Just over a week ago, up to a million Americans were without drinking water, four weeks after Hurricane Maria ripped through parts of the country.
Many residents in Puerto Rico were still without basic supplies a month after the horrific storm hit. Initially bottled water and other supplies were sent in by helicopter, but weeks went by and nothing changed. Many homes were left battered, without roofs, without any power and without drinking water.

The US government said it was committed to helping Puerto Rico but was confronted with “challenging circumstances”, including some roads that were narrow, muddied and impassable for large aid-delivery vehicles.
There were also pre-existing problems with power and water systems. Puerto Rico is “an island sitting in the middle of an ocean … a very big ocean,” President Donald Trump said, making Hurricane Maria more distant than two other recent storms that hit the US mainland, Hurricanes Harvey and Irma.

But this isn’t an isolated problem.
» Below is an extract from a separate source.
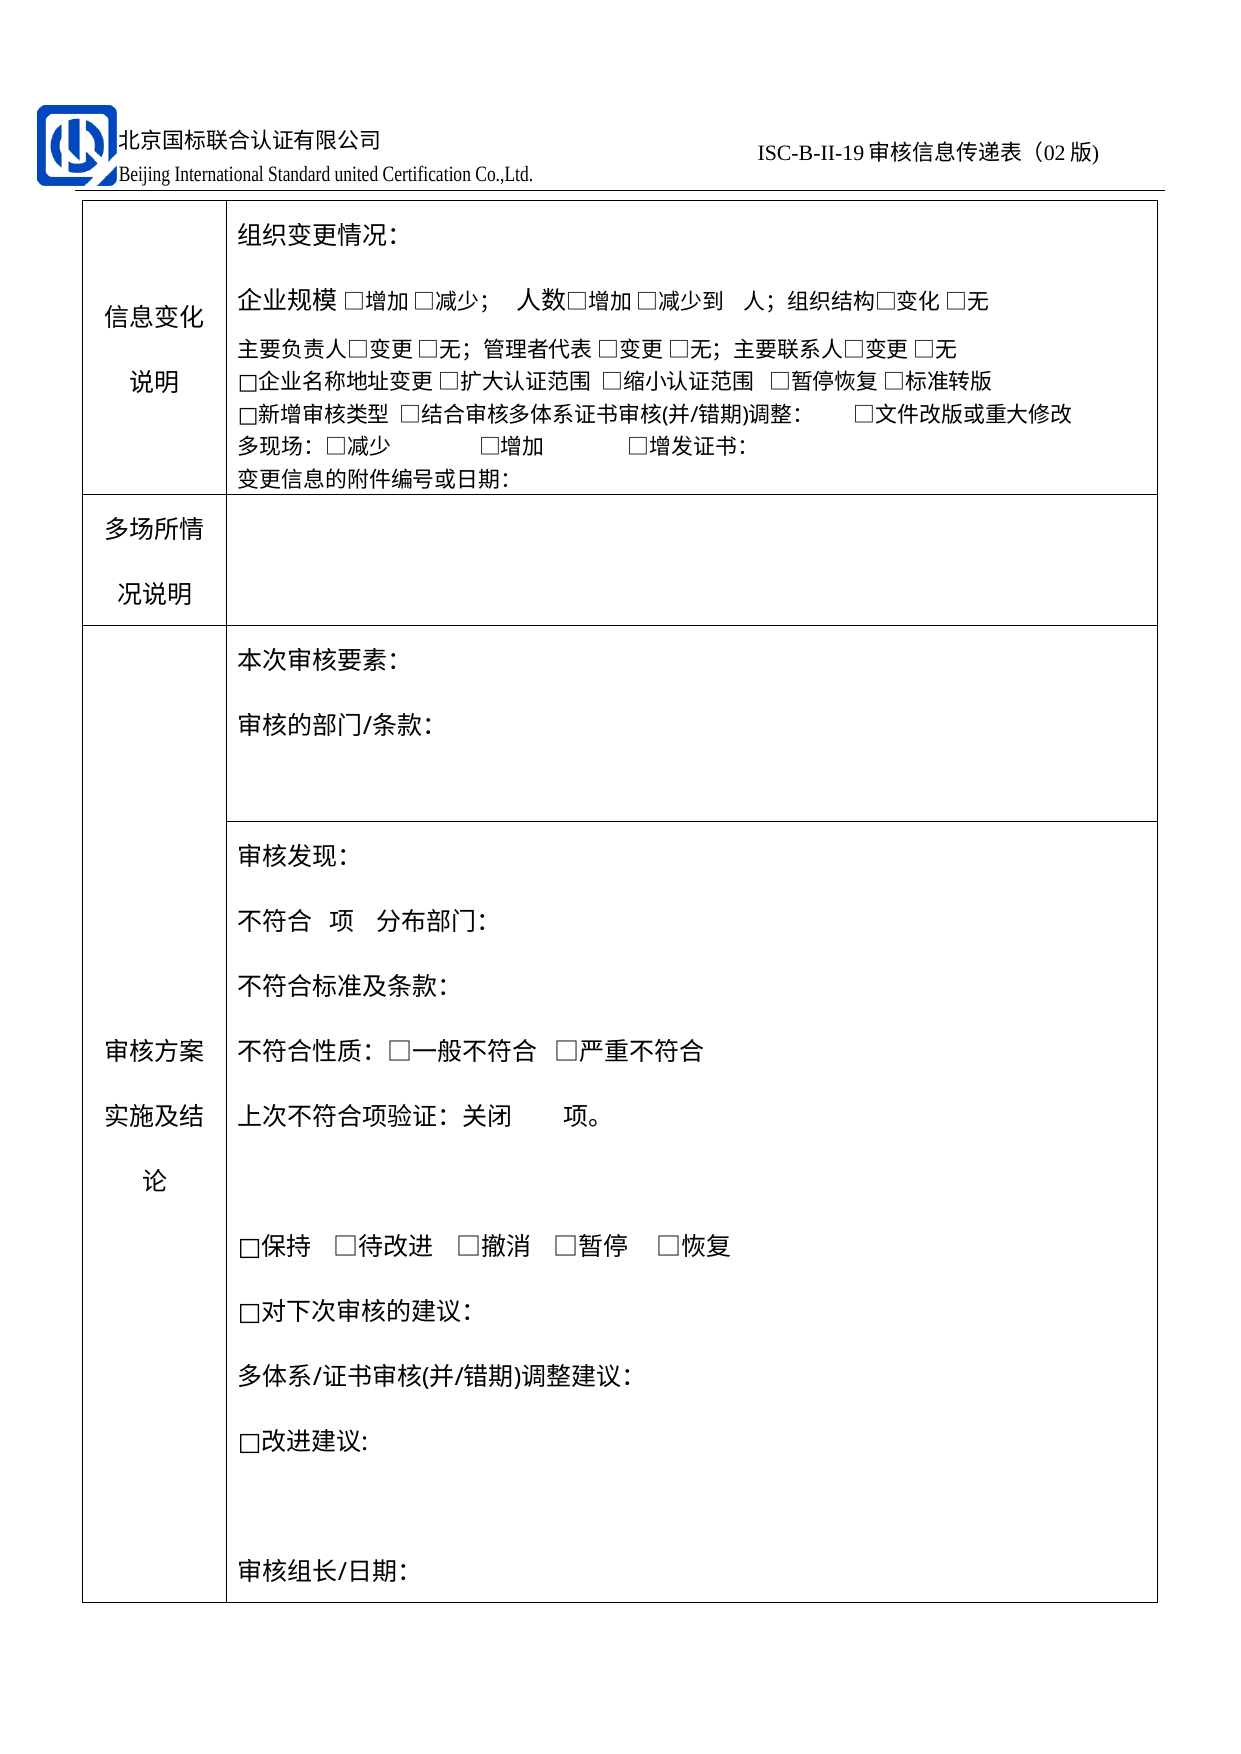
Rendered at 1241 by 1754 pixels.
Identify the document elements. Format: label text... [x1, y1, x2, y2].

Every year we see natural disasters happen around the globe and sometimes, whilst aid charities and government relief efforts are mobilised quickly – simply getting lorry-loads of supplies into disaster hit areas is the main problem. Often roads are cut off, or whole areas flooded – people left stranded.

Currently the only way to supply clean water to these places and people is by transporting bottles or bowsers of water. But at Aqua21 we have a better, cheaper and smaller solution.

With Aqua21 ozonation technology we can use a very small device to clean large quantities of water – so we could for instance find a source of unclean water within a disaster area – and treat it on site so that it becomes safe and drinkable.
No need to transport thousands of bottles of water – aid workers could carry a small device that cleans water using ozone, a naturally occurring gas with greater disinfection effectiveness than chemicals to provide water. It needs no mains power, as it can be powered via battery or solar power.

This would dramatically improve aid efforts and disaster relief and make it easier to provide clean water quickly to populations in need.